(Reuters) - A member of punk band Pussy Riot was freed on appeal on Wednesday but a Moscow court upheld prison sentences for two others imposed over a raucous cathedral protest against Vladimir Putin, who said they had got the jail terms they deserved.

Yekaterina Samutsevich walked free from Moscow City Court after six months behind bars but the appeal judge who suspended her two-year sentence said fellow band members Nadezhda Tolokonnikova and Maria Alyokhina should serve out their terms.

"I have mixed feelings," Samutsevich, 30, said outside the court, where she was greeted by applause and whistles from a crowd of about 150 people in the rain. "I'm happy, of course, but I am upset about the girls."

Her lawyer told the court that Samutsevich had not performed the 'punk protest' near the altar of Moscow's Christ the Saviour Cathedral in February because she had been stopped and led away before it took place.

Samutsevich's father Stanislav said he would take his daughter away for a time to rest but that when she returned to Moscow "she will fight for the rest of the girls."

Defense lawyers, relatives of the women and rights activists including the chairman of Putin's own presidential human rights council, Mikhail Fedotov, criticized the split ruling.

"All three of those convicted in this case could certainly be given suspended sentences and that would be right," Fedotov said, according to Interfax news agency.

In emotional statements from a courtroom cage during the appeal hearing, women from the band said they had not meant to offend the faithful but criticized Putin, who foes say has cracked down on dissent since starting a new Kremlin term in May.

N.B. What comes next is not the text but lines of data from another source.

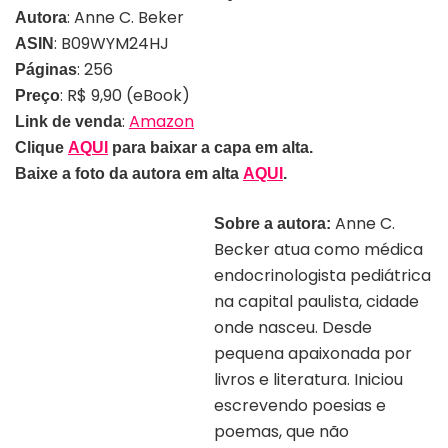
: Anne C. Beker
Autora
: B09WYM24HJ
ASIN
: 256
Páginas
: R$ 9,90 (eBook)
Preço
:
Amazon
Link de venda
Clique
AQUI
para baixar a capa em alta.
Baixe a foto da autora em alta
AQUI
.
Anne C.
Sobre a autora:
Becker atua como médica
endocrinologista pediátrica
na capital paulista, cidade
onde nasceu. Desde
pequena apaixonada por
livros e literatura. Iniciou
escrevendo poesias e
poemas, que não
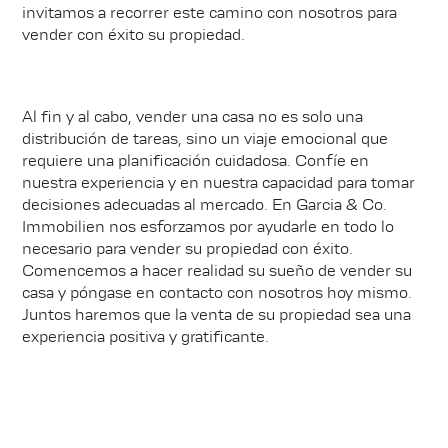
invitamos a recorrer este camino con nosotros para
vender con éxito su propiedad.
Al fin y al cabo, vender una casa no es solo una
distribución de tareas, sino un viaje emocional que
requiere una planificación cuidadosa. Confíe en
nuestra experiencia y en nuestra capacidad para tomar
decisiones adecuadas al mercado. En Garcia & Co.
Immobilien nos esforzamos por ayudarle en todo lo
necesario para vender su propiedad con éxito.
Comencemos a hacer realidad su sueño de vender su
casa y póngase en contacto con nosotros hoy mismo.
Juntos haremos que la venta de su propiedad sea una
experiencia positiva y gratificante.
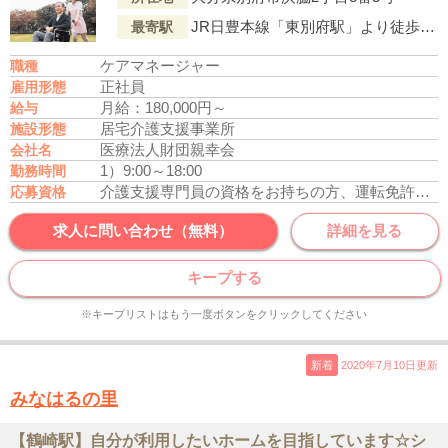
JR日豊本線「東別府駅」より徒歩4分
最寄駅
ケアマネージャー
職種
正社員
雇用形態
月給：180,000円～
給与
居宅介護支援事業所
施設形態
医療法人財団親幸会
会社名
1）9:00～18:00
勤務時間
介護支援専門員の資格をお持ちの方、運転免許あれば尚可
応募資格
求人に問い合わせ（無料）
詳細を見る
キープする
※キープリストはもう一度ボタンをクリックしてください
新着
2020年7月10日更新
みなはるの里
【鶴崎駅】自分が利用したいホームを目指しています☆シ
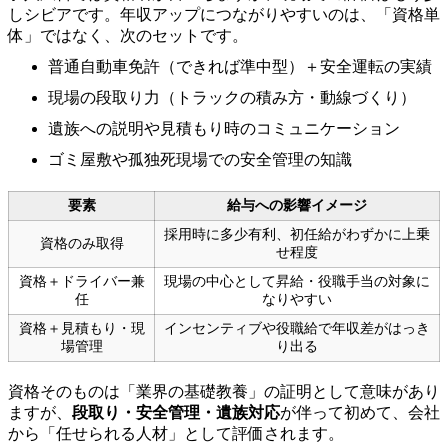
しシビアです。年収アップにつながりやすいのは、「資格単
体」ではなく、次のセットです。
普通自動車免許（できれば準中型）＋安全運転の実績
現場の段取り力（トラックの積み方・動線づくり）
遺族への説明や見積もり時のコミュニケーション
ゴミ屋敷や孤独死現場での安全管理の知識
要素
給与への影響イメージ
採用時に多少有利、初任給がわずかに上乗
資格のみ取得
せ程度
資格＋ドライバー兼
現場の中心として昇給・役職手当の対象に
任
なりやすい
資格＋見積もり・現
インセンティブや役職給で年収差がはっき
場管理
り出る
資格そのものは「業界の基礎教養」の証明として意味があり
ますが、
段取り・安全管理・遺族対応
が伴って初めて、会社
から「任せられる人材」として評価されます。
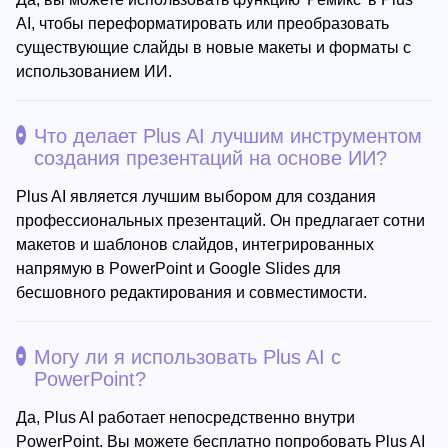
AI, чтобы переформатировать или преобразовать
существующие слайды в новые макеты и форматы с
использованием ИИ.
Что делает Plus AI лучшим инструментом
создания презентаций на основе ИИ?
Plus AI является лучшим выбором для создания
профессиональных презентаций. Он предлагает сотни
макетов и шаблонов слайдов, интегрированных
напрямую в PowerPoint и Google Slides для
бесшовного редактирования и совместимости.
Могу ли я использовать Plus AI с
PowerPoint?
Да, Plus AI работает непосредственно внутри
PowerPoint. Вы можете бесплатно попробовать Plus AI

"We'll be going to a prison colony while civil war is brewing in this country. Putin is doing everything to make this happen." Tolokonnikova said, raising her voice to drown out a judge who interrupted when she mentioned the president's name. "He is setting people against each other."

Tolokonnikova, 22, Alyokhina, 24, and Samutsevich, 30, were convicted in August of hooliganism motivated by religious hatred for a "punk prayer" imploring the Virgin Mary to rid Russia of Putin, and sentenced to two years in jail.